File: src/main/java/org/qortal/utils/NTP.java Status: applied, not yet committed

Problem: The anonymous pool-5-thread churner doing short-lived work was NTP's serverExecutor = Executors.newCachedThreadPool(). It submits one short task per NTP server each poll cycle; because per-server poll intervals can exceed the cached pool's 60s keepalive, its threads kept dying between polls and being recreated. Anonymous Executors pools also surface as the unhelpful pool-N-thread-M name in profiles.

Fix: Replaced with a fixed pool sized to the server count, using a named daemon factory:

serverExecutor = Executors.newFixedThreadPool(
        Math.max(1, ntpServers.size()),
        new DaemonThreadFactory("NTP-poll", Thread.NORM_PRIORITY));

Reuses warm threads each cycle (no churn), bounds concurrency to the number of servers, and names threads for future profiling. (pool-5 couldn't be confirmed as NTP without a runtime thread dump, but it's the strongest-matching candidate and bounding/naming this unbounded anonymous pool is correct regardless — the next profile will name it explicitly.)


P6 — Redundant X25519 shared-secret computation in the handshake

Files: src/main/java/org/qortal/crypto/Crypto.java, src/main/java/org/qortal/network/Network.java, src/main/java/org/qortal/network/NetworkData.java, src/main/java/org/qortal/network/Peer.java, src/main/java/org/qortal/network/Handshake.java Status: applied, not yet committed

Context — this is the lowest-impact JFR item. X25519Field.create() (new int[10]) showed 14,124 allocation events but ranked only 14th by allocation weight: ≈0.8 MB over the 61-min window of tiny, short-lived young-gen arrays that never reach old gen. It is not a GC driver. The real cost is the CPU of the X25519 scalar multiplication, and two redundancies in the handshake path. The analysis's suggested options were rejected: switching to JVM-native KeyAgreement("XDH") would risk the handshake's byte-for-byte compatibility (Qortal uses a custom Ed25519→X25519 birational map + SHA-512 clamping), and pooling int[10] arrays would require forking BouncyCastle — both poor trade-offs for ~0.8 MB/h. Only the two zero-wire-change wins (A + B) were applied. (P3's reduction in handshake churn already lowers this proportionally.)

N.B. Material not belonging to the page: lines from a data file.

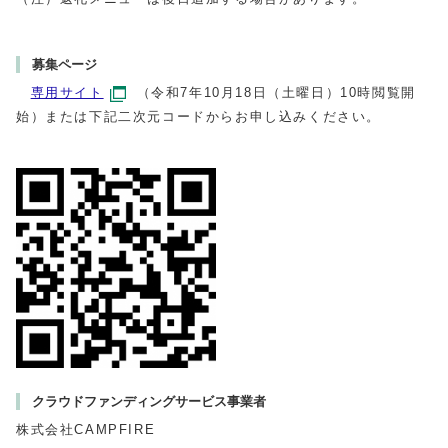
募集ページ
専用サイト
（令和7年10月18日（土曜日）10時閲覧開
始）または下記二次元コードからお申し込みください。
クラウドファンディングサービス事業者
株式会社CAMPFIRE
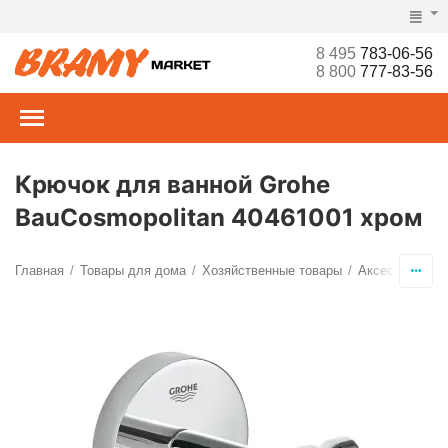
8 495
783-06-56
8 800
777-83-56
Крючок для ванной Grohe
BauCosmopolitan 40461001 хром
Главная
Товары для дома
Хозяйственные товары
Аксессуары дл
/
/
/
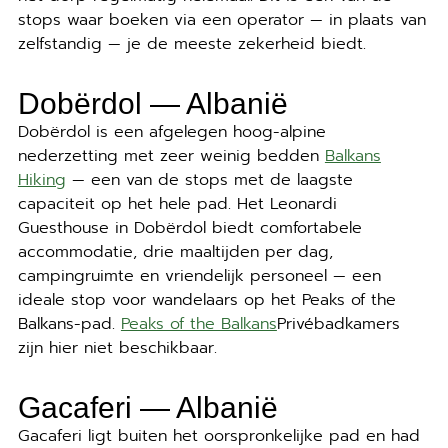
stops waar boeken via een operator — in plaats van
zelfstandig — je de meeste zekerheid biedt.
Dobërdol — Albanië
Dobërdol is een afgelegen hoog-alpine
nederzetting met zeer weinig bedden
Balkans
Hiking
— een van de stops met de laagste
capaciteit op het hele pad. Het Leonardi
Guesthouse in Dobërdol biedt comfortabele
accommodatie, drie maaltijden per dag,
campingruimte en vriendelijk personeel — een
ideale stop voor wandelaars op het Peaks of the
Balkans-pad.
Peaks of the Balkans
Privébadkamers
zijn hier niet beschikbaar.
Gacaferi — Albanië
Gacaferi ligt buiten het oorspronkelijke pad en had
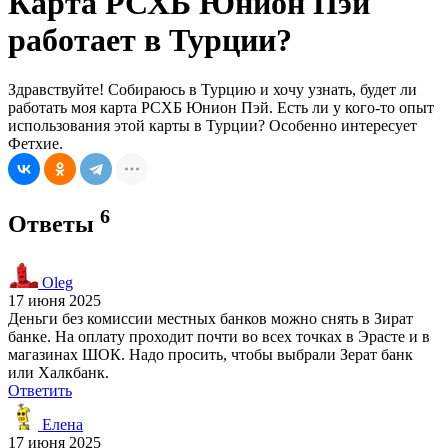
Карта РСХБ Юнион Пэй
работает в Турции?
Здравствуйте! Собираюсь в Турцию и хочу узнать, будет ли
работать моя карта РСХБ Юнион Пэй. Есть ли у кого-то опыт
использования этой карты в Турции? Особенно интересует
Фетхие.
6
Ответы
Oleg
17 июня 2025
Деньги без комиссии местных банков можно снять в Зират
банке. На оплату проходит почти во всех точках в Эрасте и в
магазинах ШОК. Надо просить, чтобы выбрали Зерат банк
или Халкбанк.
Ответить
Елена
17 июня 2025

Fix A — derive our X25519 private params once. The node's Ed25519 key is fixed for the JVM lifetime, yet getSharedSecret re-ran toX25519PrivateKey (a SHA-512 digest) and new X25519PrivateKeyParameters on every call. Added Crypto.toX25519PrivateKeyParams(...) plus a getSharedSecret(X25519PrivateKeyParameters, byte[]) overload; Network and NetworkData now cache ourX25519PrivateKeyParams once at construction and pass it in. The existing getSharedSecret(byte[], byte[]) is retained (delegates to the overload) for other callers (e.g. PrivateKeyAccount).

Fix B — compute the per-handshake secret once. The shared secret was computed twice per handshake — in RESPONSE.action() (sending our RESPONSE) and in the RESPONSE message handler (validating the peer's). Both use the same (our fixed key, peer's public key) → identical result. Added a volatile byte[] handshakeSharedSecret field + accessors on Peer, and a Handshake.getOrComputeSharedSecret(peer, peersPublicKey) helper that computes once, caches on the peer, and reuses. The concurrent compute is benign (deterministic result; worst case matches the old double-compute). No wire bytes change — the secret is identical, just computed once and reused.


Remaining (not yet applied)

ID Description Notes
P8 Restore heap headroom (-Xmx) GC tuning — startup-script territory like P0; may already be set.